He adds that promoting the IDs isn't technically illegal because the cards are not intended to replicate state-issued IDs. Zohab considers the practice "exploitive."

Selecta radio's Shalin Midence, a disc jockey and spokeswoman for the station, did not return several calls from Style seeking comment by press time.

The ID card promotion comes amid "hysteria" of undocumented workers who fear that they may be detained or deported, Zohab says. "I have been on the phone day and night with my contacts in the community," he says.

He says Selecta's decision to run the ads for the IDs is unconscionable. "They were promoting it, and the IDs are worthless," Zohab says. "It's like a check-cashing place issuing driver's licenses," he says. "They're just exploiting people."

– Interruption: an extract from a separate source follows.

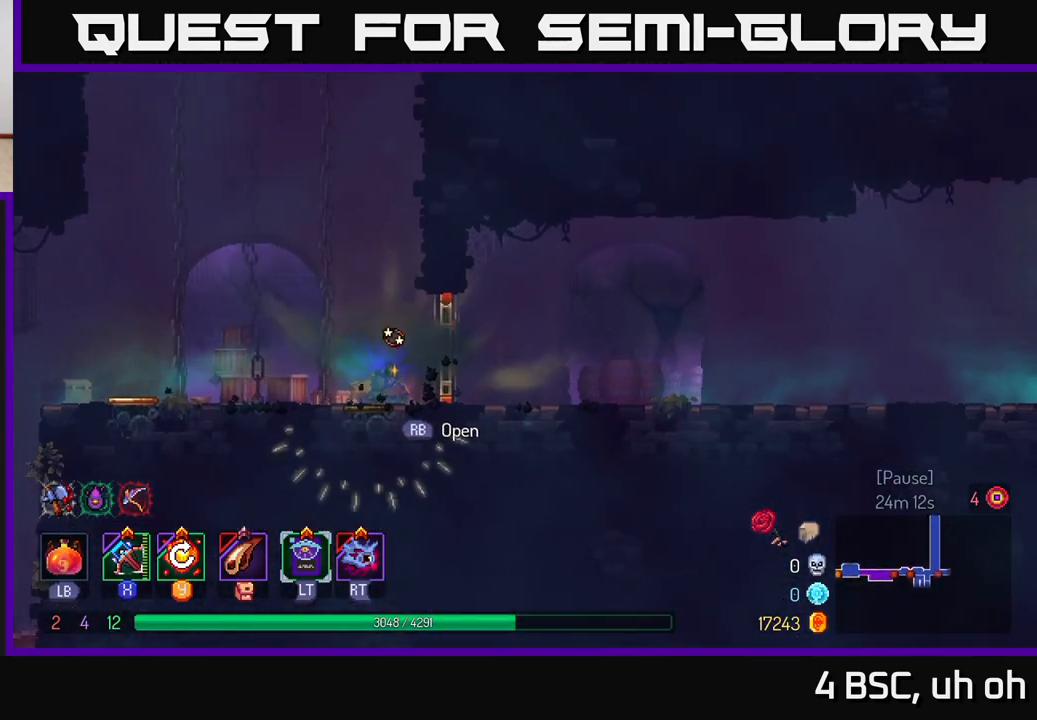
{"buttons": ["R1"], "left_stick": "right", "right_stick": "center", "events": [[83, "R1", "up"], [467, "R1", "down"]]}
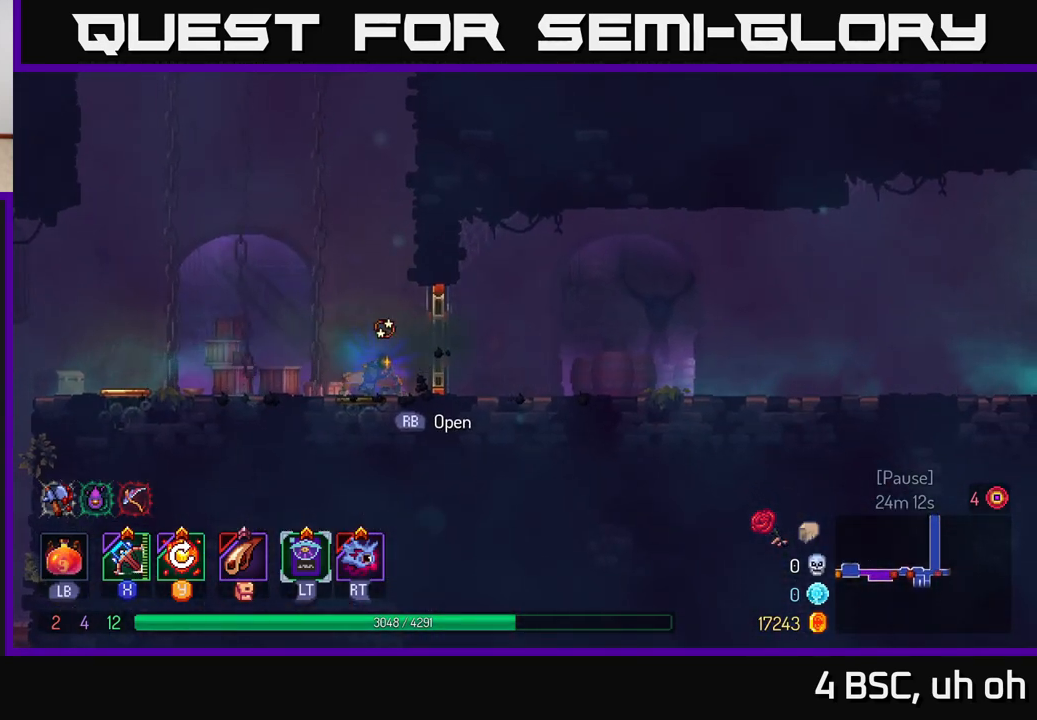
{"buttons": [], "left_stick": "right", "right_stick": "center", "events": [[50, "R1", "up"], [133, "R1", "down"], [200, "R1", "up"], [283, "R1", "down"], [333, "R1", "up"], [433, "R1", "down"], [483, "R1", "up"]]}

Zohab says he learned of the ads when Tanya Gonzalez, director of the Richmond Hispanic Liaison Office, called him about it.

Gonzalez says Nu Media International possessed the proper permits to issue the cards that were printed in English and, upon close inspection, read "membership card," she says. What's more, the company had advertised that it could provide "individual tax-identification numbers" issued by the IRS to immigrants. A representative of the state's division of motor vehicles went on- air on Selecta prior to the scam to warn individuals, Gonzalez says.

The day before the ID operation took place, Zohab says, Alberto Ojeda, president of the business association Latinos Unidos, "mobilized his group within two hours" and blanketed the Hispanic community with 1,500 flyers warning residents of the scheme.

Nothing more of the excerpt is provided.